Le Tribunal de commerce de Saint-Étienne, par jugement du 25 novembre 2025, a statué sur une demande en paiement de loyers impayés et en restitution de matériel. Le défendeur, non comparant, n’a soulevé aucune contestation. Le juge a admis le principe de la créance mais a modulé certaines demandes accessoires. La solution ordonne le paiement et la restitution sous astreinte.

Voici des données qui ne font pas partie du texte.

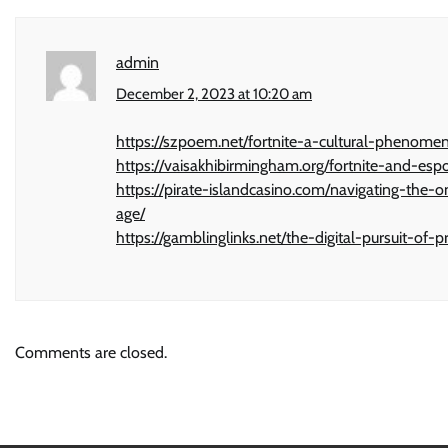
admin
December 2, 2023 at 10:20 am
https://szpoem.net/fortnite-a-cultural-phenome
https://vaisakhibirmingham.org/fortnite-and-esp
https://pirate-islandcasino.com/navigating-the
age/
https://gamblinglinks.net/the-digital-pursuit-o
Comments are closed.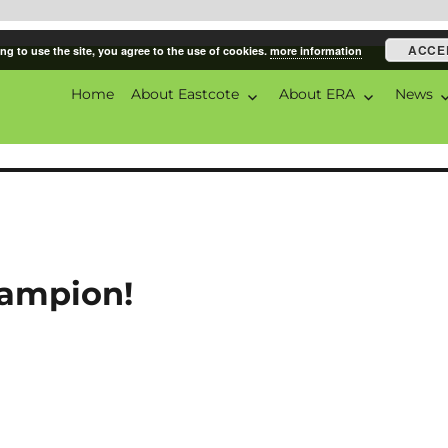
ACCE
ng to use the site, you agree to the use of cookies.
more information
Home
About Eastcote
About ERA
News
ciation
ampion!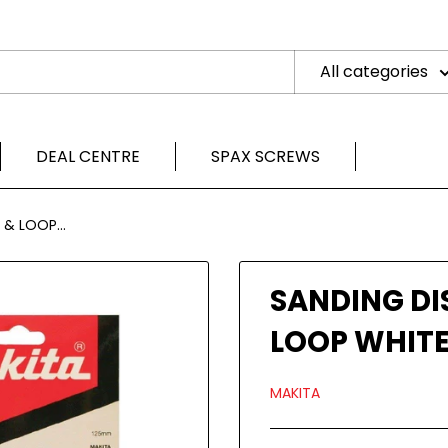
All categories
DEAL CENTRE
SPAX SCREWS
& LOOP...
SANDING DI
LOOP WHITE
MAKITA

Le contrôle judiciaire des demandes accessoires

La modération des frais procéduraux par le juge
Le tribunal a réduit d’office la demande au titre de l’article 700 du code de procédure civile. Il a estimé que la somme initialement réclamée était excessive sans nécessiter de motivation détaillée. Cette décision illustre le pouvoir souverain d’appréciation des juges sur les dépens. Sa portée confirme leur marge de manœuvre pour prévenir les abus dans les demandes indemnitaires procédurales.

La fixation du point de départ des intérêts moratoires
Le juge a refusé de faire courir les intérêts à compter de la mise en demeure invoquée. « les intérêts qui courront à compter de la signification de l’assignation, la date de la mise en demeure n’étant pas précisée dans l’assignation » (Motifs). Cette exigence de preuve formelle protège le débiteur contre des dates incertaines. Sa valeur renforce le principe de sécurité juridique dans l’exigibilité des créances accessoires.

L’exécution forcée des obligations contractuelles

La condamnation au paiement incluant la clause pénale
La juridiction a condamné au paiement du principal, incluant une clause pénale de dix pour cent. Aucune modération de cette clause n’a été opérée malgré l’absence du débateur. Ce silence suggère que le juge n’a pas estimé le montant manifestement excessif. Le sens de cette décision est de faire prévaloir la force obligatoire du contrat en l’absence de contestation sérieuse.

L’ordonnance de restitution sous astreinte
Le tribunal a ordonné la restitution du matériel loué sous le régime de l’astreinte. Il a fixé celle-ci à cent cinquante euros par jour de retard après un délai de grâce. Cette mesure coercitive vise à garantir l’exécution en nature de l’obligation de restituer. Sa portée pratique est d’éviter une exécution par équivalent au profit du créancier lésé.

Source : Cour de cassation – Base Open Data « Judilibre » & « Légifrance ».